Meu primo é o máximo. Inteligentérrimo. Charmoso. Preparadíssimo. Culto. Genialmente engraçado. Nossa ironia era sempre posta à prova quando nos encontrávamos, pois somos dois mestres consumados nesta nobre arte (e nos divertíamos rindo de nós mesmos no processo). Foi pra Alemanha trabalhar com games -- o que foi bacana, mas não deu muito certo, não por ele, mas por desorganização dos donos do negócio (provando que gringo também faz cagada -- como se diz cagada em alemão?). Antes tinha passado por alguns perrengues profissionais beeeem chatos, mas enfim, coisas que acontecem.

O fato é que ele, o meu primo que eu ensinei a amar quadrinhos europeus e que me ensinou diversas coisas em troca -- como a predileção por games com física Havok --, por razões que só ele poderia me dizer e que não vou ficar elucubrando aqui, resolveu cometer suicídio. Se tacou numa manhã de domingo (sempre finais de semana!) do 5o. andar. Ele só esqueceu de uma coisa: como um cara que sempre cuidou bem do corpo e se exercitava regularmente, ele estava suficientemente condicionado a resistir a uma queda destas e mais, sobreviver. Não preciso dizer que ele tentou se suicidar e SE FUDEU com todas as letras maiúsculas, em tipologia gótica, e em metal dourado brega em 3D estilo Rede Globo sobre fundo azul rei. Está internado e sendo reconstruído aos poucos, pois os danos obviamente foram extensos.

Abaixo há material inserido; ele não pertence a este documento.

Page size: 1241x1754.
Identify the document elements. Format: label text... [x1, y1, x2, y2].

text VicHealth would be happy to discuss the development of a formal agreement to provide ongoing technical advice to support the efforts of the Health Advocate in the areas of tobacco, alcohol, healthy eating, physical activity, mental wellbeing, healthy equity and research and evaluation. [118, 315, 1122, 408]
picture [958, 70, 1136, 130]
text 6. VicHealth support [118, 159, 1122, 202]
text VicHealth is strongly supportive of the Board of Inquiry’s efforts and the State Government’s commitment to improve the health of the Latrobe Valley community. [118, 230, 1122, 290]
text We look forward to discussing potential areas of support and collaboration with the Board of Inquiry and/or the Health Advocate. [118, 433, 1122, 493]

Mas o choque da notícia foi estupidamente grande. Ao contrário de Rafa, eu carreguei Gus no colo. Brinquei, vi crescer. Dividimos pizzas em madrugadas cinéfilas. Conversamos sobre arte e música, budismo, teatro, marcenaria, idéias e patinação. Trocamos receitas de comidas e dicas de temperos (minha especialidade e dele mais ainda). Passei uma manhã inteira chorando feito criança quando senti que poderia perder algo valioso na vida. E aquela frase cabalística mais uma vez fez todo o sentido do mundo porque amor não tem preço, não se calcula, não se vende, não se comercializa em anúncios no horário nobre, por mais que os cínicos profissionais insistam que tudo é passível de compra e venda. Ou de ser retocado em Photoshop.

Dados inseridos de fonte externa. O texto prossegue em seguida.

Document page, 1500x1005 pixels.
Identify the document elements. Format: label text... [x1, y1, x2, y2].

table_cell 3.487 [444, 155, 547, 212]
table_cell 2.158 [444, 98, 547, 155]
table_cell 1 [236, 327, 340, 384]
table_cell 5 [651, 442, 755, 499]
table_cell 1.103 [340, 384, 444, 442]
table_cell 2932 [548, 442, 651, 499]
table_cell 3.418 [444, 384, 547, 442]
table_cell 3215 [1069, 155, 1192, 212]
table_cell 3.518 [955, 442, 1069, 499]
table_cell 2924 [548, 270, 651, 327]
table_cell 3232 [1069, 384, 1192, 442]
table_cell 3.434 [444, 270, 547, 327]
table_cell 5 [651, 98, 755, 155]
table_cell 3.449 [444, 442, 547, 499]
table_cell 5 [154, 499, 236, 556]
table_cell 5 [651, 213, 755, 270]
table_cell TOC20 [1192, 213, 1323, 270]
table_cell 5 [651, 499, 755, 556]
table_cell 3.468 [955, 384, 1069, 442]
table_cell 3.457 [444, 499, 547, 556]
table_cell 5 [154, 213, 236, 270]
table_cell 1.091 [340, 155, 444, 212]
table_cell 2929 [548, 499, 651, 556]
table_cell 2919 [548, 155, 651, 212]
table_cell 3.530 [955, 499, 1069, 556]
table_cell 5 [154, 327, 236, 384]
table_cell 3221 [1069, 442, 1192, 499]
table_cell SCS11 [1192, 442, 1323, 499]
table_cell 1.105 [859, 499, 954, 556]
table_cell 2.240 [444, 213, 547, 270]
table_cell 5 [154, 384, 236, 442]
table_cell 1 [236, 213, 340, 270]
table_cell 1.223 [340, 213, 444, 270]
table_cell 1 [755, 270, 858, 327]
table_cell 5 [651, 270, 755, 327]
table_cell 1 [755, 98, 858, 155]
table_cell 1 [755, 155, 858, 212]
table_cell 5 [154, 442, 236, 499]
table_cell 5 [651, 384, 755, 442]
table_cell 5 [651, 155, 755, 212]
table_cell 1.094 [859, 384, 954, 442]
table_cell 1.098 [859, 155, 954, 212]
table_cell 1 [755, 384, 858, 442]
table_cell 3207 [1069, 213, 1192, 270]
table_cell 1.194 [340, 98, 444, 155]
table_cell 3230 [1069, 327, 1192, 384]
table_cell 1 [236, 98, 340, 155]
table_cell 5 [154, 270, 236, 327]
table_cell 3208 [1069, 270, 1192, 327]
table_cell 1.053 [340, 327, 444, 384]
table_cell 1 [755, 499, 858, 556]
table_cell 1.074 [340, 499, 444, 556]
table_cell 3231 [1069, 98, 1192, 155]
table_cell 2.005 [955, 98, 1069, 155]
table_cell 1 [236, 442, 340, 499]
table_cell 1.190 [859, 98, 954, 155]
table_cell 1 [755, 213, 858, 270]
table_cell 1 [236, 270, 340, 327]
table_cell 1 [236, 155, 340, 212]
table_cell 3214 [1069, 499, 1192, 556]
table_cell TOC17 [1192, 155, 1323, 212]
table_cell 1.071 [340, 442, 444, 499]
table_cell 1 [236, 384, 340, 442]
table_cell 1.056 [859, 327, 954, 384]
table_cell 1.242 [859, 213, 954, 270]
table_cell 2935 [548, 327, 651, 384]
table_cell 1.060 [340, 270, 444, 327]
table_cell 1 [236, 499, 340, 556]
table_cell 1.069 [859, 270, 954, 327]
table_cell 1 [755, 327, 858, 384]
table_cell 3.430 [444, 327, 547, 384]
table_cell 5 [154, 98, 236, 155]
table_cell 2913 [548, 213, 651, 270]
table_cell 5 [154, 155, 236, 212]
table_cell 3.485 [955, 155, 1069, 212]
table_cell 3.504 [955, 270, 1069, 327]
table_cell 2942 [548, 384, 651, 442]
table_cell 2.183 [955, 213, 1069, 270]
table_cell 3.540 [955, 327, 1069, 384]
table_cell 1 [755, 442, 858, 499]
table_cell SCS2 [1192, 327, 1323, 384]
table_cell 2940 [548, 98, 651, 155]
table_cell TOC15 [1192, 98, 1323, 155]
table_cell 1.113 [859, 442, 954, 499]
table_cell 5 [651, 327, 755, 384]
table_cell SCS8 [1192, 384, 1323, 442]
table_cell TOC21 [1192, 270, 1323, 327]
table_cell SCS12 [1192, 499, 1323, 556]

Agora esperamos pra ver o que vai acontecer. Eu só sei de uma coisa: eu amo meu primo. E ainda vou ter o prazer de produzir junto com ele a peça de teatro que ele escreveu e rir com os filmes sem noção que só a gente gosta de assistir. E que pra mim têm o maior valor do mundo e que só fazem sentido quando partilhados com gente amiga e amada.

3 comentários:

Alyne Dagger disse...

Tudo aquilo que conversamos ainda vale. Acho que o susto de não morrer vai fazer o menino por os pés no chão e dar valor àquilo que ele graças a Deus ele não perdeu!

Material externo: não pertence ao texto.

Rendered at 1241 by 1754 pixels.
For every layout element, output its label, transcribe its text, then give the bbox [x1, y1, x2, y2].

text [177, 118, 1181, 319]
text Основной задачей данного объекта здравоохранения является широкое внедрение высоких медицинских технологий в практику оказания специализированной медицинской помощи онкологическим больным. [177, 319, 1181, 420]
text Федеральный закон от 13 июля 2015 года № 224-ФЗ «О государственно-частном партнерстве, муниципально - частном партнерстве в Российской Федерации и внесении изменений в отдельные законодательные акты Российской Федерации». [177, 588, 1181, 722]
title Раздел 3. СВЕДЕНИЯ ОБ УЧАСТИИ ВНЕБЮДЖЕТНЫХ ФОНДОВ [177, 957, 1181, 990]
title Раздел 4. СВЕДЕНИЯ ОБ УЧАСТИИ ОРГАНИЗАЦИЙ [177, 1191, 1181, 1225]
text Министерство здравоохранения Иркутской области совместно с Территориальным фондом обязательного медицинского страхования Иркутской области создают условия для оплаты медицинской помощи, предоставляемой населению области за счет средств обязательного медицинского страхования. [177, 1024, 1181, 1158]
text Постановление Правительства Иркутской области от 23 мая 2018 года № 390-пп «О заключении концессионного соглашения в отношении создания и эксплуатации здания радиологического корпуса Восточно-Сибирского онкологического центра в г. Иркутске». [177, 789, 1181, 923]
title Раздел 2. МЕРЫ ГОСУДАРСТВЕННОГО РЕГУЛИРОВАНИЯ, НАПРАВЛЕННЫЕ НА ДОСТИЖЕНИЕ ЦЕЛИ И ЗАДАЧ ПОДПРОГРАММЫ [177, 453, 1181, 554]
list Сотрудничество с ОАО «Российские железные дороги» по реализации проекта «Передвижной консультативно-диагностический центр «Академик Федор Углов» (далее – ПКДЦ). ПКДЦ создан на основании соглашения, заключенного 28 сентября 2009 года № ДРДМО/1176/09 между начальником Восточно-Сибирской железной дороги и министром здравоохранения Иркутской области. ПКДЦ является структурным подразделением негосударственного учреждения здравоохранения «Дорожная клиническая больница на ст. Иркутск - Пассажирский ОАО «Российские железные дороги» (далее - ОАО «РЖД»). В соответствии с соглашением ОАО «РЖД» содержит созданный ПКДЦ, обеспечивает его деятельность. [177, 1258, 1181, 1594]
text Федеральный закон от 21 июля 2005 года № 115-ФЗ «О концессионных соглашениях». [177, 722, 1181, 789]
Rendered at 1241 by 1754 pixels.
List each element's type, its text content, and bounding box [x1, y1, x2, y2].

Laura Graziela Gomes disse...
Este comentário foi removido pelo autor.
Laura Graziela Gomes disse...

"Viver é muito perigoso... Porque aprender a viver é que é o viver mesmo... Travessia perigosa, mas é a da vida. Sertão que se alteia e abaixa... O mais difí­cil não é um ser bom e proceder honesto, dificultoso mesmo, é um saber definido o que quer, e ter o poder de ir até o rabo da palavra".
Guimarães Rosa
Querida, espero que seu primo se recupere plenamente.